Makin seru dan makin penasaran bagaimana kisahnya Putu saat menyangkut peristiwa 65. Sebenarnya Putu tidak terlibat langsung. Ayah ibunya yg disinyalir bagian dari kelompok kiri. Putu ini sering dihina sebagai anak di luar nikah. Ibunya juga di-cap sebagai penari yang nggak bener. Sedikit pemberitahuan bahwa ada adegan dewasa yang tertulis dalam buku.

Jadi Putu dirawat neneknya karena ayah ibunya kabur? Iyaa, Kak. Kabur. Neneknya juga punya kisah malunya sendiri yg terbilang menyedihkan juga. Ibunya Putu itu anak satu-satunya. Eh, typo. Maksudku kisah masa lalunya, hahahah. Neneknya ini pisah sama suaminya. Terus pas balik lagi ke kampung, ternyata nggak diterima. Diasingkan gitu. Aku nangkepnya neneknya ini dianggap aib krna pisah sama suami. Tahu sendiri, kan, stigma orang-orang sama single mother.

Dari judul buku ini terlihat menjelaskan masalah Putu. Yang Menari dalam Bayangan Inang Mati, inang yang bisa diartikan sebagai orang tua.

Sejarah Bali secara detail tidak ada, hanya ada penggambaran tentang Bali di tahun 1970-an. Bagaimana Bali baru merintis sebagai daerah yg menjual pariwisata. Ada banyak nama yang disebutkan terkait kesenian Bali dalam buku ini. Pada masa itu juga ada semacam perbedaan ideologi di kalangan kaum maestro seni. Ada yg merasa beberapa tarian itu seharusnya tidak dikomersilkan alias cukup jadi bagian adat dan kepercayaan mereka.
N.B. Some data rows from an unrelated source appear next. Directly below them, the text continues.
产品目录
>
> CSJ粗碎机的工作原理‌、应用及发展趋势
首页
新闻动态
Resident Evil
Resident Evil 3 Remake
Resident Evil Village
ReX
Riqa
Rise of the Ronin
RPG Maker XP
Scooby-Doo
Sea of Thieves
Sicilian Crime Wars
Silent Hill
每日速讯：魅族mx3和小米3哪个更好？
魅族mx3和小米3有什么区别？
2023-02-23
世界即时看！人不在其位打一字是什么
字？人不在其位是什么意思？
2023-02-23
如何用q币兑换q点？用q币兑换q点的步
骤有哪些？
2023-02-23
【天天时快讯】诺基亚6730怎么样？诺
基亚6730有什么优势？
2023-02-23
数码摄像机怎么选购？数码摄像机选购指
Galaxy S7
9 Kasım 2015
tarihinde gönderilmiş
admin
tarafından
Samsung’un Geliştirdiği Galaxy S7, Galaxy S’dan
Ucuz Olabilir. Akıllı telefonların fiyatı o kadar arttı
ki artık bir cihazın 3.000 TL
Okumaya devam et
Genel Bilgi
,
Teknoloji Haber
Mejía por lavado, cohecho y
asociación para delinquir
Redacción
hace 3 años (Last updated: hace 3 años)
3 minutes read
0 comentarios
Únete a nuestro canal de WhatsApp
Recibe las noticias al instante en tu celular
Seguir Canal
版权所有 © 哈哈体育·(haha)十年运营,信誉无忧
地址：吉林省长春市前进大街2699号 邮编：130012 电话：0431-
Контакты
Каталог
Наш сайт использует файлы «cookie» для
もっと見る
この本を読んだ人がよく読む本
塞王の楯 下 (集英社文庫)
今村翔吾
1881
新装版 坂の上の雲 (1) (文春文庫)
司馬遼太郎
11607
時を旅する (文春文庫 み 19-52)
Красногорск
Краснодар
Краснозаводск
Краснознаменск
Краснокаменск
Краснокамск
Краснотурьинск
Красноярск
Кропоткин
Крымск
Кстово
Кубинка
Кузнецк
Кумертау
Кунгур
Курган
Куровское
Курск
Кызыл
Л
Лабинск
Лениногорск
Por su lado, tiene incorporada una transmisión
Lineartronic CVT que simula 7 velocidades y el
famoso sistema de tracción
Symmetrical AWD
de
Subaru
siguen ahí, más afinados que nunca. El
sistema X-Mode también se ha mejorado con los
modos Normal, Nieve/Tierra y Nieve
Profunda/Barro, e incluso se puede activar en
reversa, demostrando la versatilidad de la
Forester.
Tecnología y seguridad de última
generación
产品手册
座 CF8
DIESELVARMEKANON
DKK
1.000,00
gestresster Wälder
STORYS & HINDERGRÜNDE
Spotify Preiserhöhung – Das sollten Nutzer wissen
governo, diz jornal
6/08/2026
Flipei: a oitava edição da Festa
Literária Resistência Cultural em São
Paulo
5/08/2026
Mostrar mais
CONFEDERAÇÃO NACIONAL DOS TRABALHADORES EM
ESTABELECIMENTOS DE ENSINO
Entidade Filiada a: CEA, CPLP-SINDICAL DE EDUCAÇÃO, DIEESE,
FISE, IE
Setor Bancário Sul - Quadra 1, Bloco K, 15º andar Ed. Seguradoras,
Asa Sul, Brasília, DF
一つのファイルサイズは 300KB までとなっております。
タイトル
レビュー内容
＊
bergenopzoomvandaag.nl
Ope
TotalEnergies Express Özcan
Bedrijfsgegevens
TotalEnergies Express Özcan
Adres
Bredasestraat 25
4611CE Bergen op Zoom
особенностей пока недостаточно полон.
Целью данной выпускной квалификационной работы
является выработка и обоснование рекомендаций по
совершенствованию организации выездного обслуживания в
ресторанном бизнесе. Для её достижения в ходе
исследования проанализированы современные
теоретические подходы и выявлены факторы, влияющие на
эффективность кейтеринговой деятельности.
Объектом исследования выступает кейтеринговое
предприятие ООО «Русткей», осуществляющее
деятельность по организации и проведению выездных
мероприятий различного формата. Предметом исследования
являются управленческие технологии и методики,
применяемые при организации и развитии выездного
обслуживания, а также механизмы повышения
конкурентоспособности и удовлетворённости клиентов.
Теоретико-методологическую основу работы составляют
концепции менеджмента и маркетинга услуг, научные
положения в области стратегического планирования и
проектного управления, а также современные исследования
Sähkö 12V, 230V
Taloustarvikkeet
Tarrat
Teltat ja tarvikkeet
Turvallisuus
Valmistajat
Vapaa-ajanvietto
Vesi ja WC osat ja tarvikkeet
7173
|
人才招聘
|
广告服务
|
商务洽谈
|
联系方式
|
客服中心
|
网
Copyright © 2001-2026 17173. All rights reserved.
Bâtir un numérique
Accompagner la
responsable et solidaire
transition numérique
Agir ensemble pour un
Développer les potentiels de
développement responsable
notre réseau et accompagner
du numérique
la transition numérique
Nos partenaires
Ada juga yg berpikiran sebaliknya

Seandainya narasi dalam buku ini tidak berat. Sebenarnya asik untuk selesai dalam satu hari. Tapi bahasannya dan kalimatnya yang majas jadi agak lama karena sambal bolak-balik cek google untuk tahu beberapa istilah.

Kutipan favorit ada di bagian blurbnya. Itu menggambarkan buku ini secara utuh. Tentang makna pergi dan pulang. Kau pulang tapi adakah kau kembali? Kau tiba, namun sungguhkah kau telah sampai?